Together with these works, the exhibition space hosts two other installations that have played a determining role in defining the artist’s oeuvre. Madonna y El Niño (2010) introduces Baga’s fascination for natural phenomena and pop culture, comparing the linguistic evolution of Madonna’s cultural output to the water cycle; while in Mollusca & The Pelvic Floor (2018) the artist adopts a visual language close to Hollywood in which the dense plot continually shifts between the real and the virtual, the haptic and the optical.
Like a mise en abyme, the exhibition meanders through the various media which have characterized Baga’s career – ranging from VHS cassettes and DVDs to 3D devices – and is deeply rooted in her performative practice. Furthermore, the artist presents a rich selection of ceramic works produced since 2015, situated at the entrance of the exhibition. Trisha Baga has defined it as “the geological corridor of evolution” of the man-made artefacts of civilization—including Sphinx-like poodles with flaming heads, popular cultural figures, that double as vessels for virtual assistants (such as the drag queen and television celebrity RuPaul), real and hypothetical electronic devices (vintage telephones, projectors, slides, microscopes).

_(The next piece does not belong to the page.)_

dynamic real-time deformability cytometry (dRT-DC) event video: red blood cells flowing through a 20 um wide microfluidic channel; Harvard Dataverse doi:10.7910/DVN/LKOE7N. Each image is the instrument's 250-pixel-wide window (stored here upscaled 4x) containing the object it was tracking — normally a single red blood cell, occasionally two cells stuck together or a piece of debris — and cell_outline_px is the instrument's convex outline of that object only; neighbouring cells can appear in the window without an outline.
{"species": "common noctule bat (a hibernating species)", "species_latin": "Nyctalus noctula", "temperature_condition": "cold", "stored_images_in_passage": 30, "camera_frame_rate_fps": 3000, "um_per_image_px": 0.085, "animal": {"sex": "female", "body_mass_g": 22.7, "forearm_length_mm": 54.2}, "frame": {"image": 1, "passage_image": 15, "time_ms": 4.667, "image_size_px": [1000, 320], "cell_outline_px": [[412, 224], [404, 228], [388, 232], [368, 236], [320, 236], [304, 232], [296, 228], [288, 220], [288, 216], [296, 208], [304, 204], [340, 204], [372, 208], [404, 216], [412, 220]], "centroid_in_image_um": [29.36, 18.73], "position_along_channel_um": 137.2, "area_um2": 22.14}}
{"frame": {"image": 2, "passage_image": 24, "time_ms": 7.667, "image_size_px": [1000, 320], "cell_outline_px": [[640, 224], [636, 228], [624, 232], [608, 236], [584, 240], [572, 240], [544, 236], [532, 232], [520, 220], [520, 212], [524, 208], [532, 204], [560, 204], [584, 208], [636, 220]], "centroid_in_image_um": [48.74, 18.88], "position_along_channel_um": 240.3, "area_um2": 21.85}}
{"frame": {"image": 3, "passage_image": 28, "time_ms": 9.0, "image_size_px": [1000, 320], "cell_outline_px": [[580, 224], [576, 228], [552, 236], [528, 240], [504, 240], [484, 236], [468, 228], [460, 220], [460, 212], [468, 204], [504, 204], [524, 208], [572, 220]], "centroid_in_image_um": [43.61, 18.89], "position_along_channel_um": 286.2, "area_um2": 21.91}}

Alongside she presents six pieces from the series Seed Paintings (2017), composed of sesame seeds and foam mounted on wooden panels of varying sizes.
The show’s display hints at the aesthetics commonly found in natural history museums, not only in its style of presentation, but also by using an unusual classification system that intertwines the idea of the fossil with high-tech devices such as today’s virtual personal assistants, thus creating a sort of temporal short-circuit. Through her ironic and witty perspective Baga focuses on the excessive reliance and hopes we put on technology, staging in her work its most fragile and failing aspects. The show’s title the eye, the eye and the ear, individualizes and fragments the bodily senses that are active while experiencing the exhibition, in which the visual effects replicate and dialogue with the sounds in such a way that the narrative becomes a living organism.